La participación otorga a Pontegadea alrededor del 15 por ciento de Qube, situando a la sociedad de Ortega junto a Macquarie Asset Management, que lidera el grupo comprador con un 65 por ciento, y al fondo de pensiones UniSuper, que posee el 20 por ciento restante. La compra del consorcio valoró Qube en unos 7000 millones de euros y llevó a que la compañía saliera de la bolsa australiana tras cerrarse la operación a principios de este año.
Qube gestiona puertos, terminales de contenedores, almacenes y conexiones ferroviarias en Australia, Nueva Zelanda y el sudeste asiático, con casi 10000 empleados repartidos en más de 200 ubicaciones. La compañía también posee el 50 por ciento de Patrick Terminals, uno de los mayores operadores de manejo de contenedores del país, lo que le da un papel central en el movimiento de mercancías por los puertos australianos. En su último ejercicio completo, Qube declaró unos ingresos de 4460 millones de dólares australianos y un resultado antes de intereses, impuestos y amortización de unos 377 millones de dólares australianos.
Para Pontegadea, la operación supone un nuevo paso fuera de su enfoque tradicional en bienes inmuebles de primer nivel y hacia activos de infraestructura que generan ingresos estables a largo plazo.

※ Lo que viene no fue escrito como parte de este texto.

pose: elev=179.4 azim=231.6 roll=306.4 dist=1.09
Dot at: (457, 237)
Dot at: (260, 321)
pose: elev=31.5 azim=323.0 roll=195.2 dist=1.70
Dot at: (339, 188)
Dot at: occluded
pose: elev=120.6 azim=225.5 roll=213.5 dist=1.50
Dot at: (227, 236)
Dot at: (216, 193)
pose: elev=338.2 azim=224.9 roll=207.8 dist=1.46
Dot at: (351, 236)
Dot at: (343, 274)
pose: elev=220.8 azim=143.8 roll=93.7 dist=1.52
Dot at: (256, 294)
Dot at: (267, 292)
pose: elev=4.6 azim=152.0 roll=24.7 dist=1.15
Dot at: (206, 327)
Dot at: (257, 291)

El vehículo inversor de Ortega ha ampliado en los últimos años su cartera hacia la energía y las telecomunicaciones además del sector inmobiliario, y la participación en Qube extiende ese giro hacia infraestructuras de transporte y logística al otro lado del mundo.

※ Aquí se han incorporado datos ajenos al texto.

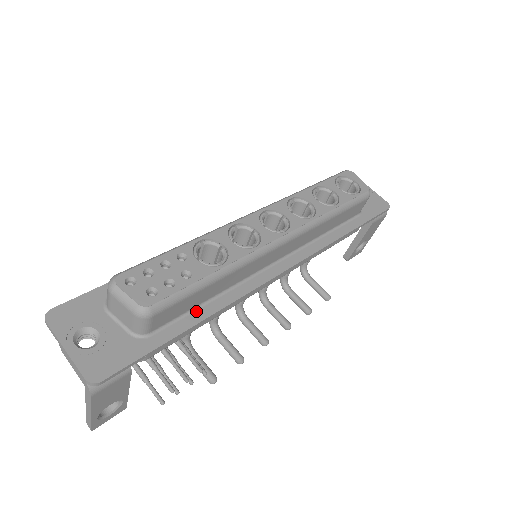
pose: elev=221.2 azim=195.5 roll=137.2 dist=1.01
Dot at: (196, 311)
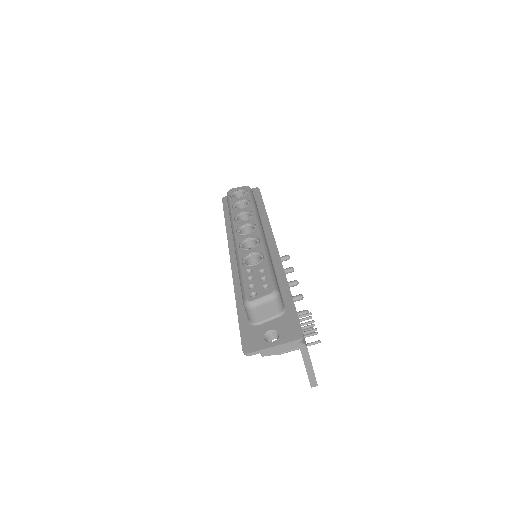
Dot at: (280, 286)
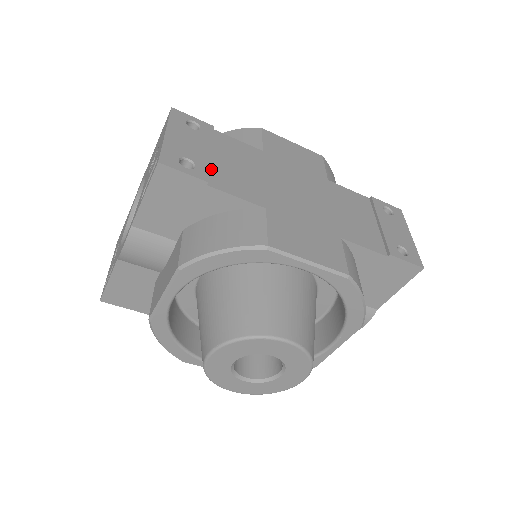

Solo las propiedades inmobiliarias de Pontegadea están valoradas en más de 21000 millones de euros, con torres de oficinas, centros comerciales y edificios residenciales en grandes ciudades de Europa y América. Sumar una posición en un operador portuario y logístico australiano da a la firma exposición a un tipo de activo distinto, ligado menos a los ciclos del mercado inmobiliario y más al flujo físico del comercio en una de las economías más activas de la región Asia Pacífico.

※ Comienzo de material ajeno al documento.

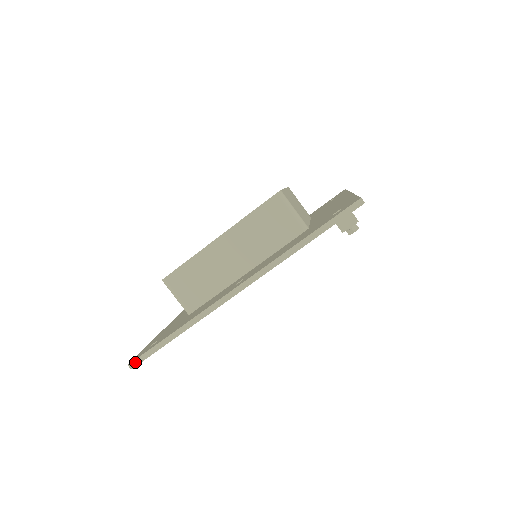
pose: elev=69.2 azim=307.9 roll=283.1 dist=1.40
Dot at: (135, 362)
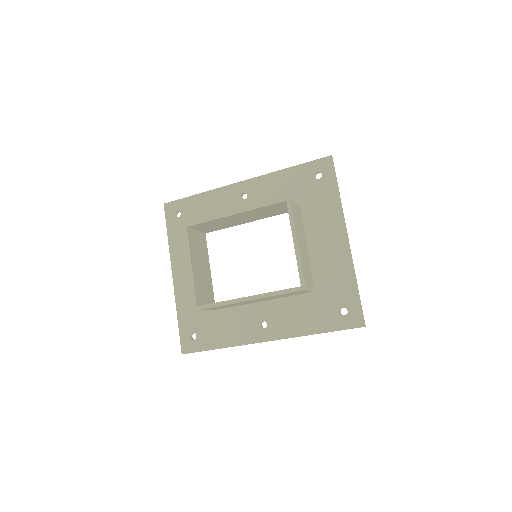
Dot at: occluded
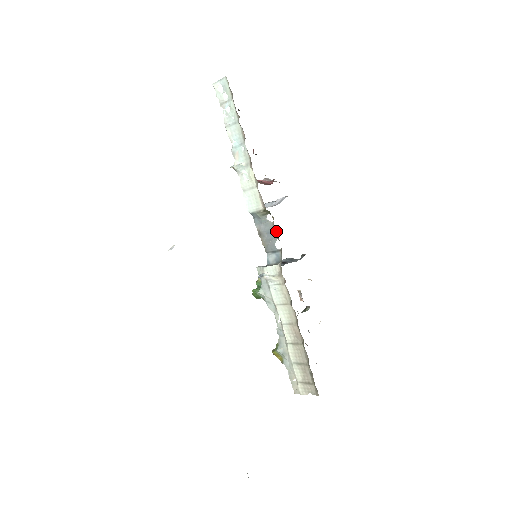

La inversión también refleja una tendencia más amplia entre los grandes fondos familiares europeos, que han estado trasladando capital hacia infraestructuras que se benefician de una demanda estable y contratos de operación a largo plazo, en lugar de depender solo de los ciclos inmobiliarios. Al unirse a Macquarie y UniSuper como socio minoritario en Qube, Ortega gana presencia en la infraestructura comercial australiana sin asumir el control operativo, dejando la gestión del día a día en manos del equipo de Macquarie mientras recibe una parte de los retornos.